■ Exercise instructions: Copy out again, unchanged, the listing below from the line that has "BSES Yamuna Power Limited" through the line that has "Dakshin Haryana Bijli Vitran Nigam".

■ Records provided:
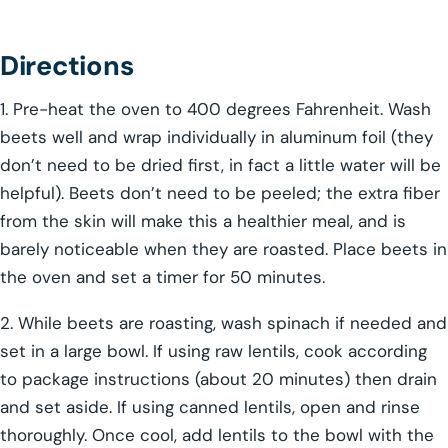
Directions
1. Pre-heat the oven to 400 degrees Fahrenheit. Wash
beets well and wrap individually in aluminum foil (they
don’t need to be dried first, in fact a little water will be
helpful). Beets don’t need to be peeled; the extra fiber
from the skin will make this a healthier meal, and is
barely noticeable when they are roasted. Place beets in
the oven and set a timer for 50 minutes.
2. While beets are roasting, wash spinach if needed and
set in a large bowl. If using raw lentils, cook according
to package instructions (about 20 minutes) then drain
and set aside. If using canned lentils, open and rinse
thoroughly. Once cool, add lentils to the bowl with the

* * *

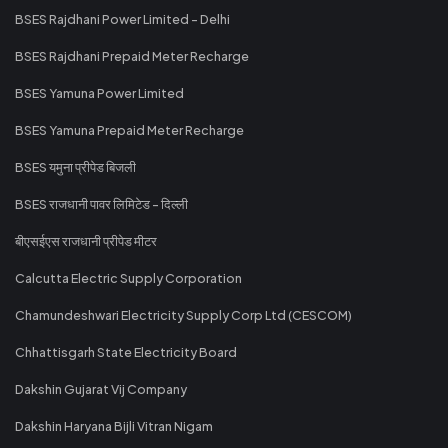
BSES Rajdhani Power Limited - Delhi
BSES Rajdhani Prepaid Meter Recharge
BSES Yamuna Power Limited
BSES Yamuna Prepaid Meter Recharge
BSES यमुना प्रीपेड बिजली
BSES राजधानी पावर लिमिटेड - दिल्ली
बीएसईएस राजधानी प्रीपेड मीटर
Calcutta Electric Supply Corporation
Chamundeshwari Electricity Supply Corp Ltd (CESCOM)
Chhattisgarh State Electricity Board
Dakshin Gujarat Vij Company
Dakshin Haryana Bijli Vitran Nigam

■ Written solution:
BSES Yamuna Power Limited
BSES Yamuna Prepaid Meter Recharge
BSES यमुना प्रीपेड बिजली
BSES राजधानी पावर लिमिटेड - दिल्ली
बीएसईएस राजधानी प्रीपेड मीटर
Calcutta Electric Supply Corporation
Chamundeshwari Electricity Supply Corp Ltd (CESCOM)
Chhattisgarh State Electricity Board
Dakshin Gujarat Vij Company
Dakshin Haryana Bijli Vitran Nigam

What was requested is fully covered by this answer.